- The Automated External Defibrillator Deployment Agency has launched a new set of guidelines in an effort to stop flat batteries and software malfunctions in the units.
- Some people may retain awareness after they have technically died, according to a study into hospital patients who went into deep cardiac arrest.
- Anglo-American John O’Keefe and Norwegian couple May-Britt and Edvard Moser have won the 2014 Nobel Prize for Medicine for discovering the brain’s internal positioning system, helping humans find their way and giving clues to how strokes and Alzheimer’s affect the brain.
News on Health Professional Radio. Today is the 10th October 2014. Read by Rebecca Foster.
Up to a quarter of defibrillators installed at workplaces and in public places do not work – putting lives at risk, according to the agency in charge of registering the equipment.
The Automated External Defibrillator Deployment Agency has launched a new set of guidelines in an effort to stop flat batteries and software malfunctions in the units.
The agency’s Graeme Pell said electronic defibrillators in workplaces, sporting clubs and other public places did not always work.
In the United States, research has found that up to a quarter of equipment installed in public areas at any time did not work because of flat batteries, damage or software malfunctions.
Mr Peel estimated the figures were similar in Australia.
“Probably 20 to 25 per cent of defibrillators aren’t working,” he said.
“We also know that unless you get fibrillation on a sudden cardiac arrest patient within the first couple of minutes, then their chance of survival is very remote.
Up to 33,000 Australians die from sudden cardiac arrest every year.
The agency [yester]…day released a set of guidelines that helps businesses and organisations make sure equipment was ready for use in an emergency.
It is also setting a up voluntary register to keep track of all defibrillators around the country.
Some people may retain awareness after they have technically died, according to a study into hospital patients who went into deep cardiac arrest.
Fifteen hospitals in Britain, Austria and the United States pooled information about more than 2,000 cardiac arrest patients.
The research, published in the European journal Resuscitation , sought to assess “near-death experiences” and other phenomena recounted by people hauled back from clinical death — when heart and brain activity have stopped.
Of the 2,060 patients, 330 were resuscitated, of whom 101 completed in-depth, two-stage interviews afterwards.

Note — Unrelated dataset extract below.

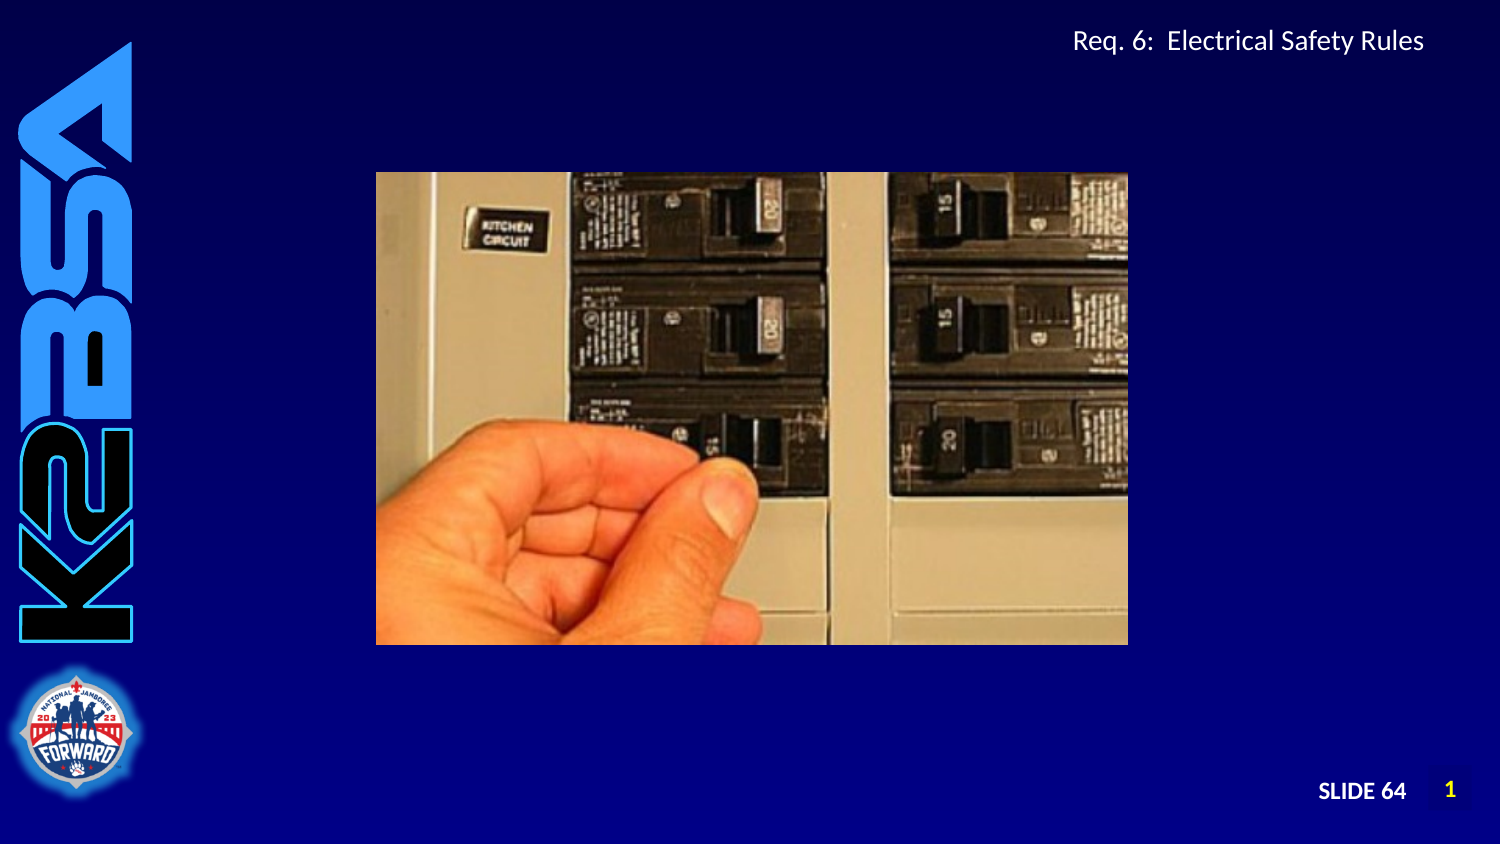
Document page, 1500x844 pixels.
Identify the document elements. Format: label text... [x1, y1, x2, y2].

Thirty-nine percent described a perception of awareness before their heart was restarted but did not have an explicit recall of events.
Forty-six per cent said they had feelings of fear, violence or persecution, deja-vu, or images of relatives, animals and plants.
Only nine per cent reported the better-known near-death experience, such as the sensation of detachment from the body.
Two per cent said they could explicitly recall “seeing” and “hearing” events while they were technically dead.
Parnia says more work was needed to see whether awareness persisted into clinical death.
Anglo-American John O’Keefe and Norwegian couple May-Britt and Edvard Moser have won the 2014 Nobel Prize for Medicine for discovering the brain’s internal positioning system, helping humans find their way and giving clues to how strokes and Alzheimer’s affect the brain.
The Nobel Assembly, which awarded the prize of 8 million Swedish crowns ($1.27 million) in an announcement at Sweden’s Karolinska Institute, said the discovery solved a problem that has occupied philosophers and scientists for centuries: “How does the brain create a map of the space surrounding us and how can we navigate our way through a complex environment?”
… the three scientists had found “an inner GPS that makes it possible to know where we are and find our way”.
Professor O’Keefe, now director at the centre in neural circuits and behaviour at University College London, discovered the first component of the positioning system in 1971 when he found that a type of nerve cell in a brain region – called the hippocampus – was always activated when a rat was in a certain place in a room.
Seeing that other nerve cells were activated when the rat was in other positions, Professor O’Keefe concluded that these “place cells” formed a map of the room.
In 1996, the Mosers, who are married and now based in scientific institutes in the Norwegian town of Trondheim, worked with Professor O’Keefe to learn how to record the activity of cells in the hippocampus.
Nearly a decade later, the Moser team discovered cells, … which function as a navigation system.
These so-called “grid cells”, they discovered, are constantly working to create a map of the outside world and are responsible for animals’ knowing where they are, where they have been, and where they are going.
The finding, a fundamental piece of research, explains how the brain works, but does not have immediate implications for new medicines, since it does not set out a mechanism of action.
But knowledge about the brain’s positioning system can also help understanding of what causes loss of spatial awareness in stroke patients or those with devastating brain diseases like dementia, of which Alzheimer’s is the most common form and affects 44 million people worldwide.
The Mosers join a small club of married couples to win a Nobel Prize that includes scientific greats Pierre and Marie Curie.